Übungsaufgaben:
**A)** Gib aus dem Text über die Sicherheit in brasilianischen Fußballstadien den Abschnitt wortgetreu aus, der mit den Worten „Nur mit Steuernummer“ beginnt und mit „Situation in Brasilien.“ endet.
**B)** Ersetze in den Datenzeilen unten „divisioner“ durch „avdelningar“, und zwar nur in dem Abschnitt, der mit der Zeile beginnt, die „See [cubing.net](https://cubing.net) for“ enthält, und mit der Zeile endet, die „Med sina klor“ enthält. Gib nur diesen Abschnitt sonst unverändert und ohne die Bilder wieder.

Ausgangstext:
^^^^^^^^
16.04.2007 - Brasilien

Nur mit Steuernummer in die Kurve


Kürzlich hat die „Kommission für Frieden im Stadion“ ihren ersten Zwischenbericht vorgelegt. Er beinhaltet eine umfassende Erhebung von Sicherheitsmaßnahmen im europäischen Fußball und eine Analyse der aktuellen Situation in Brasilien.

Der brasilianische Ligafußball ist im Gegensatz zur Geschichte der Nationalmannschaft alles andere als ruhmreich. Die Umstände wurden so untragbar, dass die Regierung im Jahre 2003 intervenierte und mit dem Fanstatut ein Verbraucherschutzgesetz für Fans verabschiedete. In ihm werden Dinge, wie Rechte und Pflichten von Veranstaltern und Zuschauern, Stadionordnung und Wettbewerbsrichtlinien festgelegt. Gerade mit Hinblick auf die WM-Kandidatur Brasiliens für das Weltturnier 2014 wurde bald klar, dass es mit der Verabschiedung eines Gesetzes nicht getan war. Man musste aktivere Maßnahmen ergreifen: Deshalb wurde vor drei Jahren die „Kommission für Frieden im Stadion“ gegründet. Ihre Hauptaufgabe ist, den Stadiongang sicherer zu gestalten

Zentrale Empfehlung des vorliegenden, ersten Berichts ist die Durchführung eines Pilotprojektes, bestehend aus der Registrierung von Fanclubmitgliedern und eines Einsatzplans für Risikospiele in den Stadien São Paulos. Als Begegnungen mit erhöhtem Risiko sollen vor allem Derbys definiert werden, die eine besondere Rivalität aufweisen. Der Einsatzplan sieht vor, dass sämtliche Kassenhäuschen und Imbissstände geöffnet werden, genügend Toiletten vorhanden sind und ein Minimum an Hygiene garantiert wird. Erstaunlicherweise ist das nicht bei jedem Spiel Standard. Die weiteren Vorschläge für den Einsatzplan scheinen Fans eher als Gefahr, denn als willkommene Kunden anzusehen: Polizeikontrollen in den Linienbussen, weiträumiges Absperren des Stadions und verkürzte Gerichtsverfahren im Stadion werden angedacht. Die Idee, dass die Kartenvorverkaufsstellen drei Stunden vor Anpfiff geschlossen werden sollen, ist alles andere als kundenfreundlich, weil Anfahrtswege von ein bis zwei Stunden in São Paulo keine Seltenheit sind. Außerdem wird das voraussichtlich unkontrollierbare Verbot von Schimpfwörtern vorgeschlagen.
^^^^^^^^
Vorliegende Daten:
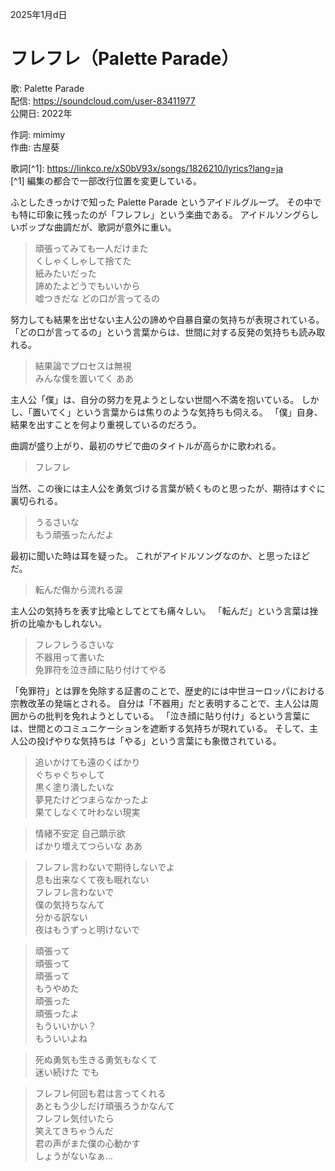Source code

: 2025年1月d日

# フレフレ（Palette Parade）

歌: Palette Parade  
配信: https://soundcloud.com/user-83411977  
公開日: 2022年

作詞: mimimy  
作曲: 古屋葵

歌詞[^1]: https://linkco.re/xS0bV93x/songs/1826210/lyrics?lang=ja  
[^1] 編集の都合で一部改行位置を変更している。

ふとしたきっかけで知った Palette Parade というアイドルグループ。
その中でも特に印象に残ったのが「フレフレ」という楽曲である。
アイドルソングらしいポップな曲調だが、歌詞が意外に重い。

> 頑張ってみても一人だけまた  
> くしゃくしゃして捨てた  
> 紙みたいだった  
> 諦めたよどうでもいいから  
> 嘘つきだな どの口が言ってるの

努力しても結果を出せない主人公の諦めや自暴自棄の気持ちが表現されている。
「どの口が言ってるの」という言葉からは、世間に対する反発の気持ちも読み取れる。

> 結果論でプロセスは無視  
> みんな僕を置いてく ああ

主人公「僕」は、自分の努力を見ようとしない世間へ不満を抱いている。
しかし、「置いてく」という言葉からは焦りのような気持ちも伺える。
「僕」自身、結果を出すことを何より重視しているのだろう。

曲調が盛り上がり、最初のサビで曲のタイトルが高らかに歌われる。

> フレフレ

当然、この後には主人公を勇気づける言葉が続くものと思ったが、期待はすぐに裏切られる。

> うるさいな  
> もう頑張ったんだよ

最初に聞いた時は耳を疑った。
これがアイドルソングなのか、と思ったほどだ。

> 転んだ傷から流れる涙

主人公の気持ちを表す比喩としてとても痛々しい。
「転んだ」という言葉は挫折の比喩かもしれない。

> フレフレうるさいな  
> 不器用って書いた  
> 免罪符を泣き顔に貼り付けてやる

「免罪符」とは罪を免除する証書のことで、歴史的には中世ヨーロッパにおける宗教改革の発端とされる。
自分は「不器用」だと表明することで、主人公は周囲からの批判を免れようとしている。
「泣き顔に貼り付け」るという言葉には、世間とのコミュニケーションを遮断する気持ちが現れている。
そして、主人公の投げやりな気持ちは「やる」という言葉にも象徴されている。

> 追いかけても遠のくばかり  
> ぐちゃぐちゃして  
> 黒く塗り潰したいな  
> 夢見たけどつまらなかったよ  
> 果てしなくて叶わない現実

> 情緒不安定 自己顕示欲  
> ばかり増えてつらいな ああ  

> フレフレ言わないで期待しないでよ  
> 息も出来なくて夜も眠れない  
> フレフレ言わないで  
> 僕の気持ちなんて  
> 分かる訳ない  
> 夜はもうずっと明けないで

> 頑張って  
> 頑張って  
> 頑張って  
> もうやめた  
> 頑張った  
> 頑張ったよ  
> もういいかい？  
> もういいよね  

> 死ぬ勇気も生きる勇気もなくて  
> 迷い続けた でも

> フレフレ何回も君は言ってくれる  
> あともう少しだけ頑張ろうかなんて  
> フレフレ気付いたら  
> 笑えてきちゃうんだ  
> 君の声がまた僕の心動かす  
> しょうがないなぁ…



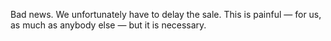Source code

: Bad news. We unfortunately have to delay the sale. This is painful — for us,
as much as anybody else — but it is necessary.

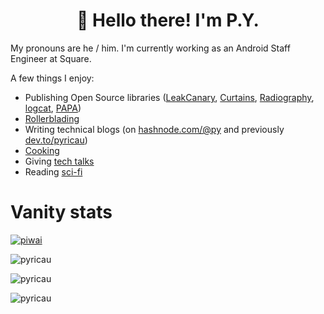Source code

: <h1 align="center">👋 Hello there! I'm P.Y.</h1>

My pronouns are he / him. I'm currently working as an Android Staff Engineer at Square.

A few things I enjoy:

- Publishing Open Source libraries ([LeakCanary](https://github.com/square/leakcanary), [Curtains](https://github.com/square/curtains), [Radiography](https://github.com/square/radiography), [logcat](https://github.com/square/logcat), [PAPA](https://github.com/square/papa))
- [Rollerblading](https://www.instagram.com/py.ricau/)
- Writing technical blogs (on [hashnode.com/@py](https://hashnode.com/@py) and previously [dev.to/pyricau](https://dev.to/pyricau))
- [Cooking](https://www.instagram.com/py.ricau/)
- Giving [tech talks](http://www.piwai.info/cv.html#public-speaking)
- Reading [sci-fi](https://twitter.com/Piwai/status/1180292158361747456)

# Vanity stats

<p><a href="https://twitter.com/piwai" target="blank"><img src="https://img.shields.io/twitter/follow/piwai?logo=twitter&style=for-the-badge" alt="piwai" /></a></p>
<p><img align="center" src="https://github-readme-stats.vercel.app/api?username=pyricau&show_icons=true&locale=en&include_all_commits=true&count_private=true&line_height=30" alt="pyricau" /></p>

<p><img align="center" src="https://github-profile-trophy.vercel.app/?username=pyricau" alt="pyricau" /></p>
<p><img align="center" src="https://github-readme-streak-stats.herokuapp.com/?user=pyricau&" alt="pyricau" /></p>



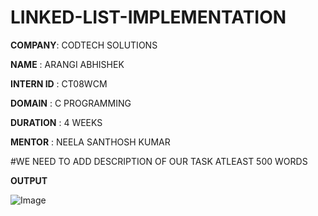 # LINKED-LIST-IMPLEMENTATION

 **COMPANY**: CODTECH SOLUTIONS

 **NAME** : ARANGI ABHISHEK

 **INTERN ID**  : CT08WCM

 **DOMAIN** : C PROGRAMMING

 **DURATION** : 4 WEEKS 

 **MENTOR** : NEELA SANTHOSH KUMAR

 #WE NEED TO ADD DESCRIPTION OF OUR TASK ATLEAST 500 WORDS

**OUTPUT**

![Image](https://github.com/user-attachments/assets/e26f83c8-79bd-4ff7-ad2d-3184fee553b5)
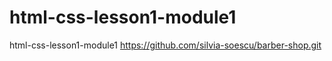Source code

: # html-css-lesson1-module1
html-css-lesson1-module1
https://github.com/silvia-soescu/barber-shop.git
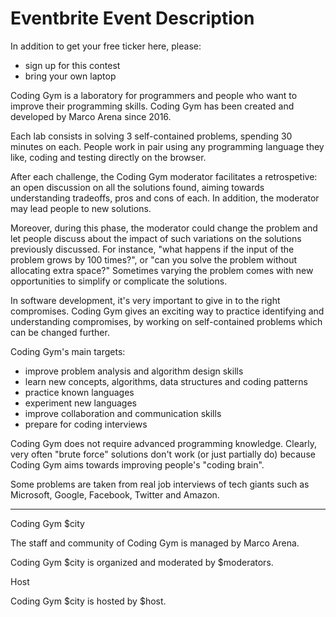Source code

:﻿# Eventbrite Event Description

In addition to get your free ticker here, please:
- sign up for this contest
- bring your own laptop

Coding Gym is a laboratory for programmers and people who want to improve their programming skills. Coding Gym has been created and developed by Marco Arena since 2016.

Each lab consists in solving 3 self-contained problems, spending 30 minutes on each. People work in pair using any programming language they like, coding and testing directly on the browser.

After each challenge, the Coding Gym moderator facilitates a retrospetive: an open discussion on all the solutions found, aiming towards understanding tradeoffs, pros and cons of each. In addition, the moderator may lead people to new solutions. 

Moreover, during this phase, the moderator could change the problem and let people discuss about the impact of such variations on the solutions previously discussed. For instance, "what happens if the input of the problem grows by 100 times?", or "can you solve the problem without allocating extra space?" Sometimes varying the problem comes with new opportunities to simplify or complicate the solutions.

In software development, it's very important to give in to the right compromises. Coding Gym gives an exciting way to practice identifying and understanding compromises, by working on self-contained problems which can be changed further.

Coding Gym's main targets:
- improve problem analysis and algorithm design skills
- learn new concepts, algorithms, data structures and coding patterns
- practice known languages
- experiment new languages
- improve collaboration and communication skills
- prepare for coding interviews

Coding Gym does not require advanced programming knowledge. Clearly, very often "brute force" solutions don't work (or just partially do) because Coding Gym aims towards improving people's "coding brain".

Some problems are taken from real job interviews of tech giants such as Microsoft, Google, Facebook, Twitter and Amazon.

------------------
Coding Gym $city

The staff and community of Coding Gym is managed by Marco Arena.

Coding Gym $city is organized and moderated by $moderators.

Host

Coding Gym $city is hosted by $host.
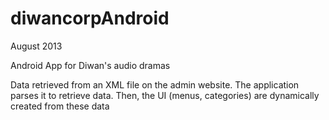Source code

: diwancorpAndroid
================
August 2013

Android App for Diwan's audio dramas

Data retrieved from an XML file on the admin website.
The application parses it to retrieve data.
Then, the UI (menus, categories) are dynamically created from these data
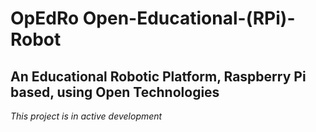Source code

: # OpEdRo Open-Educational-(RPi)-Robot #
An Educational Robotic Platform, Raspberry Pi based, using Open Technologies
---
*This project is in active development*
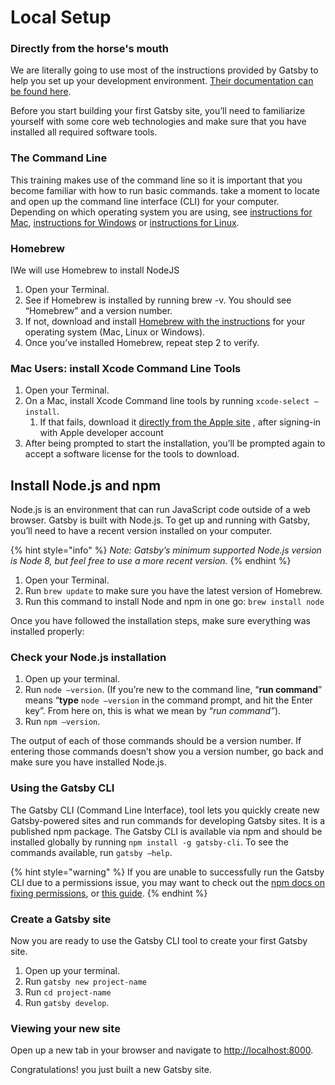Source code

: # Local Setup

### Directly from the horse's mouth

We are literally going to use most of the instructions provided by Gatsby to help you set up your development environment.  [Their documentation can be found here](https://www.gatsbyjs.org/tutorial/part-zero/).

Before you start building your first Gatsby site, you’ll need to familiarize yourself with some core web technologies and make sure that you have installed all required software tools.

### The Command Line

This training makes use of the command line so it is important that you become familiar with how to run basic commands.  take a moment to locate and open up the command line interface \(CLI\) for your computer. Depending on which operating system you are using, see [instructions for Mac](http://www.macworld.co.uk/feature/mac-software/how-use-terminal-on-mac-3608274/), [instructions for Windows](https://www.quora.com/How-do-I-open-terminal-in-windows) or [instructions for Linux](https://www.howtogeek.com/140679/beginner-geek-how-to-start-using-the-linux-terminal/).

### Homebrew

IWe will use Homebrew to install NodeJS

1. Open your Terminal. 
2. See if Homebrew is installed by running brew -v. You should see “Homebrew” and a version number. 
3. If not, download and install [Homebrew with the instructions](https://docs.brew.sh/Installation) for your operating system \(Mac, Linux or Windows\). 
4. Once you’ve installed Homebrew, repeat step 2 to verify.

### Mac Users: install Xcode Command Line Tools

1. Open your Terminal.
2. On a Mac, install Xcode Command line tools by running `xcode-select —install`.
   1. If that fails, download it  [directly from the Apple site](https://developer.apple.com/download/more/) , after signing-in with Apple developer account
3. After being prompted to start the installation, you’ll be prompted again to accept a software license for the tools to download.

## Install Node.js and npm

Node.js is an environment that can run JavaScript code outside of a web browser. Gatsby is built with Node.js. To get up and running with Gatsby, you’ll need to have a recent version installed on your computer. 

{% hint style="info" %}
_Note: Gatsby’s minimum supported Node.js version is Node 8, but feel free to use a more recent version._ 
{% endhint %}

1. Open your Terminal. 
2. Run `brew update` to make sure you have the latest version of Homebrew. 
3. Run this command to install Node and npm in one go: `brew install node` 

Once you have followed the installation steps, make sure everything was installed properly:

### Check your Node.js installation

1. Open up your terminal.
2. Run `node —version`. \(If you’re new to the command line, “**run command**” means “**type** `node —version` in the command prompt, and hit the Enter key”. From here on, this is what we mean by “_run command”_\).
3. Run `npm —version`.

The output of each of those commands should be a version number. If entering those commands doesn’t show you a version number, go back and make sure you have installed Node.js.

### Using the Gatsby CLI 

The Gatsby CLI \(Command Line Interface\), tool lets you quickly create new Gatsby-powered sites and run commands for developing Gatsby sites. It is a published npm package. The Gatsby CLI is available via npm and should be installed globally by running `npm install -g gatsby-cli`. To see the commands available, run `gatsby —help`.

{% hint style="warning" %}
If you are unable to successfully run the Gatsby CLI due to a permissions issue, you may want to check out the [npm docs on fixing permissions](https://docs.npmjs.com/getting-started/fixing-npm-permissions), or [this guide](https://github.com/sindresorhus/guides/blob/master/npm-global-without-sudo.md).
{% endhint %}

### Create a Gatsby site

Now you are ready to use the Gatsby CLI tool to create your first Gatsby site. 

1. Open up your terminal. 
2. Run `gatsby new project-name`
3. Run `cd project-name` 
4. Run `gatsby develop`.

### Viewing your new site

Open up a new tab in your browser and navigate to [http://localhost:8000](http://localhost:8000).

Congratulations! you just built a new Gatsby site.

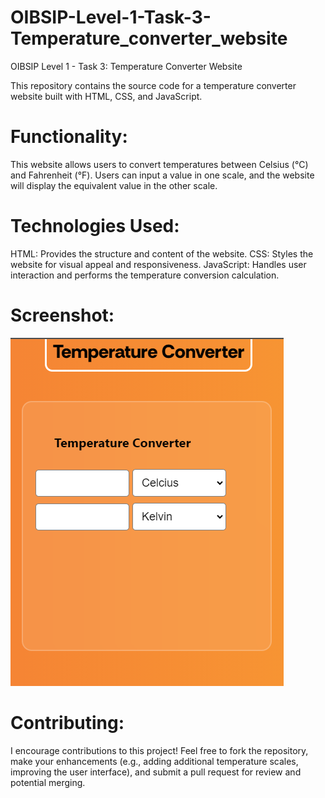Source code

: # OIBSIP-Level-1-Task-3-Temperature_converter_website
OIBSIP Level 1 - Task 3: Temperature Converter Website

This repository contains the source code for a temperature converter website built with HTML, CSS, and JavaScript.

# Functionality:

This website allows users to convert temperatures between Celsius (°C) and Fahrenheit (°F). Users can input a value in one scale, and the website will display the equivalent value in the other scale.

# Technologies Used:

HTML: Provides the structure and content of the website.
CSS: Styles the website for visual appeal and responsiveness.
JavaScript: Handles user interaction and performs the temperature conversion calculation.


# Screenshot:
![Screenshot](https://github.com/piyushkumar-prog/OIBSIP-Level-1-Task-3-Temperature_converter_website/blob/main/screenshot_.png)



# Contributing:

I encourage contributions to this project! Feel free to fork the repository, make your enhancements (e.g., adding additional temperature scales, improving the user interface), and submit a pull request for review and potential merging.

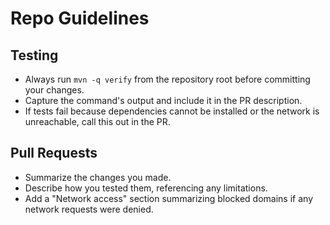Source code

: # Repo Guidelines

## Testing

- Always run `mvn -q verify` from the repository root before committing your changes.
- Capture the command's output and include it in the PR description.
- If tests fail because dependencies cannot be installed or the network is unreachable, call this out in the PR.

## Pull Requests

- Summarize the changes you made.
- Describe how you tested them, referencing any limitations.
- Add a "Network access" section summarizing blocked domains if any network requests were denied.
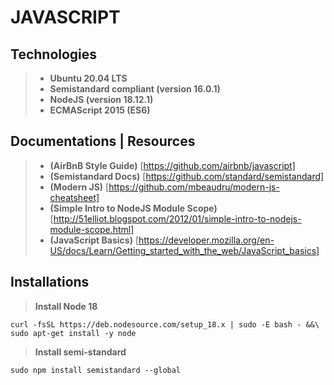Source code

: # JAVASCRIPT

## Technologies

>* **Ubuntu 20.04 LTS**
>* **Semistandard compliant (version 16.0.1)**
>* **NodeJS (version 18.12.1)**
>* **ECMAScript 2015 (ES6)**

## Documentations | Resources

>* **(AirBnB Style Guide)** [https://github.com/airbnb/javascript]
>* **(Semistandard Docs)** [https://github.com/standard/semistandard]
>* **(Modern JS)** [https://github.com/mbeaudru/modern-js-cheatsheet]
>* **(Simple Intro to NodeJS Module Scope)** [http://51elliot.blogspot.com/2012/01/simple-intro-to-nodejs-module-scope.html]
>* **(JavaScript Basics)** [https://developer.mozilla.org/en-US/docs/Learn/Getting_started_with_the_web/JavaScript_basics]

## Installations

>**Install Node 18**

    curl -fsSL https://deb.nodesource.com/setup_18.x | sudo -E bash - &&\  
    sudo apt-get install -y node

>**Install semi-standard**

    sudo npm install semistandard --global
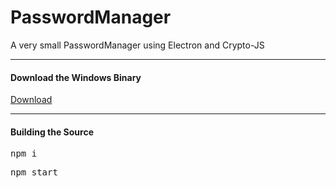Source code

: # PasswordManager
A very small PasswordManager using Electron and Crypto-JS
<Hr>
<h4>Download the Windows Binary</h4>
<a href="https://github.com/peter12908/PasswordManager/releases/download/1.0.0/PasswordManager-win32-x64.zip">Download</a>
<Hr>
<h4>Building the Source</h4>
  <pre>npm i</pre>
  <pre>npm start</pre>
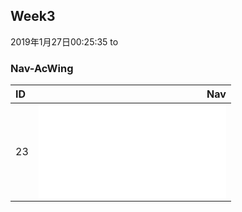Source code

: ## Week3
2019年1月27日00:25:35 to

### Nav-AcWing
| ID   |                                Nav                                           |
| :----| ----------------------------------------------------------------------------:|
| 23   | ![reverseList](1/reverseList.md)                                             |
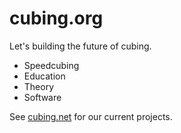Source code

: # cubing.org

Let's building the future of cubing.

- Speedcubing
- Education
- Theory
- Software

See [cubing.net](https://cubing.net) for our current projects.
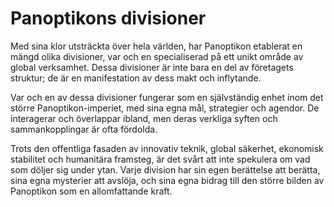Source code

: # Panoptikons divisioner

Med sina klor utsträckta över hela världen, har Panoptikon etablerat en mängd olika divisioner, var och en specialiserad på ett unikt område av global verksamhet. Dessa divisioner är inte bara en del av företagets struktur; de är en manifestation av dess makt och inflytande.

Var och en av dessa divisioner fungerar som en självständig enhet inom det större Panoptikon-imperiet, med sina egna mål, strategier och agendor. De interagerar och överlappar ibland, men deras verkliga syften och sammankopplingar är ofta fördolda.

Trots den offentliga fasaden av innovativ teknik, global säkerhet, ekonomisk stabilitet och humanitära framsteg, är det svårt att inte spekulera om vad som döljer sig under ytan. Varje division har sin egen berättelse att berätta, sina egna mysterier att avslöja, och sina egna bidrag till den större bilden av Panoptikon som en allomfattande kraft.

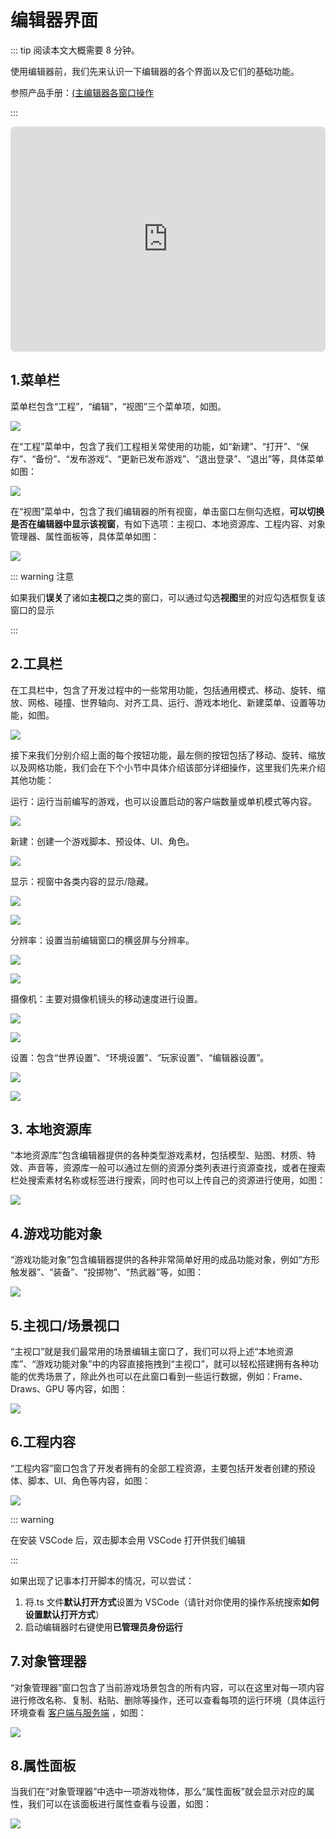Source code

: # 编辑器界面

::: tip 阅读本文大概需要 8 分钟。

使用编辑器前，我们先来认识一下编辑器的各个界面以及它们的基础功能。

参照产品手册：[(主编辑器各窗口操作](https://docs.ark.online/Editor/EditorWindowsOperation.html)

:::

<iframe sandbox="allow-scripts allow-downloads allow-same-origin allow-popups allow-presentation allow-forms" frameborder="0" draggable="false" allowfullscreen="" allow="encrypted-media;" referrerpolicy="" aha-samesite="" class="iframe-loaded" src=" https://player.bilibili.com/player.html?bvid=BV14P4y1z7wk&vd_source=c94089b4804c1edb7b67c4629d433f6b" style="border-radius: 7px; width: 100%; height: 360px;"></iframe>

## 1.菜单栏

菜单栏包含“工程”，“编辑”，“视图”三个菜单项，如图。

![](https://wstatic-a1.233leyuan.com/productdocs/static/boxcnS49NmmWMfFSMGod4Q077id.png)

在“工程”菜单中，包含了我们工程相关常使用的功能，如“新建”、“打开”、“保存”、“备份”、“发布游戏”、“更新已发布游戏”、“退出登录”、“退出”等，具体菜单如图：

![](https://wstatic-a1.233leyuan.com/productdocs/static/boxcntoe5CLYP98Los9v1AOBmJ3.png)

在“视图”菜单中，包含了我们编辑器的所有视窗，单击窗口左侧勾选框，<strong>可以切换是否在编辑器中显示该视窗</strong>，有如下选项：主视口、本地资源库、工程内容、对象管理器、属性面板等，具体菜单如图：

![](https://wstatic-a1.233leyuan.com/productdocs/static/boxcn3Jwd5c7ZYGad6DUKegTKgg.png)

::: warning 注意

如果我们<strong>误关</strong>了诸如<strong>主视口</strong>之类的窗口，可以通过勾选<strong>视图</strong>里的对应勾选框恢复该窗口的显示

:::

## 2.工具栏

在工具栏中，包含了开发过程中的一些常用功能，包括通用模式、移动、旋转、缩放、网格、碰撞、世界轴向、对齐工具、运行、游戏本地化、新建菜单、设置等功能，如图。

![](https://wstatic-a1.233leyuan.com/productdocs/static/boxcnpFLfEu7r94jeJOcRNhkqKb.png)

接下来我们分别介绍上面的每个按钮功能，最左侧的按钮包括了移动、旋转、缩放以及网格功能，我们会在下个小节中具体介绍该部分详细操作，这里我们先来介绍其他功能：

运行：运行当前编写的游戏，也可以设置启动的客户端数量或单机模式等内容。

![](https://wstatic-a1.233leyuan.com/productdocs/static/boxcnQb55GXWjbCA0lGOE9mnTvg.png)

新建：创建一个游戏脚本、预设体、UI、角色。

![](https://wstatic-a1.233leyuan.com/productdocs/static/boxcnvoTjP2A0tIwMYTWIDAFjXg.png)

显示：视窗中各类内容的显示/隐藏。

![](https://wstatic-a1.233leyuan.com/productdocs/static/boxcnXQ1O3iiIWL8bJssRcU23Md.png)

![](https://wstatic-a1.233leyuan.com/productdocs/static/boxcnCQGWl3FDQApvgGcgYT9jkb.png)

分辨率：设置当前编辑窗口的横竖屏与分辨率。

![](https://wstatic-a1.233leyuan.com/productdocs/static/boxcnkjEE5RXc2qTJpkDyJC2bTc.png)

![](https://wstatic-a1.233leyuan.com/productdocs/static/boxcnF10uNlnQFGgdPA3DhRndjd.png)

摄像机：主要对摄像机镜头的移动速度进行设置。

![](https://wstatic-a1.233leyuan.com/productdocs/static/boxcnK1qnjFAe7QWUFqApoezpfd.png)

![](https://wstatic-a1.233leyuan.com/productdocs/static/boxcnzQY6ZyYjLmpIAu5ly8hUdf.png)

设置：包含“世界设置”、“环境设置”、“玩家设置”、“编辑器设置”。

![](https://wstatic-a1.233leyuan.com/productdocs/static/boxcnNMAYoZTGgZ0WDEJOk9vJ0g.png)

![](https://wstatic-a1.233leyuan.com/productdocs/static/boxcn4ybHQQL9OzhesAjyDmrQ0c.png)

## 3. 本地资源库

“本地资源库”包含编辑器提供的各种类型游戏素材，包括模型、贴图、材质、特效、声音等，资源库一般可以通过左侧的资源分类列表进行资源查找，或者在搜索栏处搜索素材名称或标签进行搜索，同时也可以上传自己的资源进行使用，如图：

![](https://wstatic-a1.233leyuan.com/productdocs/static/boxcnjKRI2PdqvBJZkevI5OC9Mb.png)

## 4.游戏功能对象

“游戏功能对象”包含编辑器提供的各种非常简单好用的成品功能对象，例如“方形触发器”、“装备”、“投掷物”、“热武器”等，如图：

![](https://wstatic-a1.233leyuan.com/productdocs/static/boxcnB7OXBfctBUGLDmBEhPoLRg.png)

## 5.主视口/场景视口

“主视口”就是我们最常用的场景编辑主窗口了，我们可以将上述“本地资源库”、“游戏功能对象”中的内容直接拖拽到“主视口”，就可以轻松搭建拥有各种功能的优秀场景了，除此外也可以在此窗口看到一些运行数据，例如：Frame、Draws、GPU 等内容，如图：

![](https://wstatic-a1.233leyuan.com/productdocs/static/boxcnhQAZNSG2Xn1Lavlm8NNMyb.png)

## 6.工程内容

“工程内容”窗口包含了开发者拥有的全部工程资源，主要包括开发者创建的预设体、脚本、UI、角色等内容，如图：

![](https://wstatic-a1.233leyuan.com/productdocs/static/boxcn0LfB7felF3GpcW0aRjCUFd.png)

::: warning 

在安装 VSCode 后，双击脚本会用 VSCode 打开供我们编辑

:::

如果出现了记事本打开脚本的情况，可以尝试：

1. 将.ts 文件<strong>默认打开方式</strong>设置为 VSCode（请针对你使用的操作系统搜索<strong>如何设置默认打开方式</strong>）
2. 启动编辑器时右键使用<strong>已管理员身份运行</strong>

## 7.对象管理器

“对象管理器”窗口包含了当前游戏场景包含的所有内容，可以在这里对每一项内容进行修改名称、复制、粘贴、删除等操作，还可以查看每项的运行环境（具体运行环境查看 [客户端与服务端](https://learning.ark.online/md/2.2.html) ，如图：

![](https://wstatic-a1.233leyuan.com/productdocs/static/boxcn7mSwNe9nYBNRfpxoyPja64.png)

## 8.属性面板

当我们在“对象管理器”中选中一项游戏物体，那么“属性面板”就会显示对应的属性，我们可以在该面板进行属性查看与设置，如图：

![](https://wstatic-a1.233leyuan.com/productdocs/static/boxcn8vmvBIGKu4swx96t5dYOkc.png)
^^^^^^^^
Lösungen im Einzelnen:
**A)**
Nur mit Steuernummer in die Kurve


Kürzlich hat die „Kommission für Frieden im Stadion“ ihren ersten Zwischenbericht vorgelegt. Er beinhaltet eine umfassende Erhebung von Sicherheitsmaßnahmen im europäischen Fußball und eine Analyse der aktuellen Situation in Brasilien.

**B)**
See [cubing.net](https://cubing.net) for our current projects.
Source code

: # Panoptikons avdelningar

Med sina klor utsträckta över hela världen, har Panoptikon etablerat en mängd olika avdelningar, var och en specialiserad på ett unikt område av global verksamhet. Dessa avdelningar är inte bara en del av företagets struktur; de är en manifestation av dess makt och inflytande.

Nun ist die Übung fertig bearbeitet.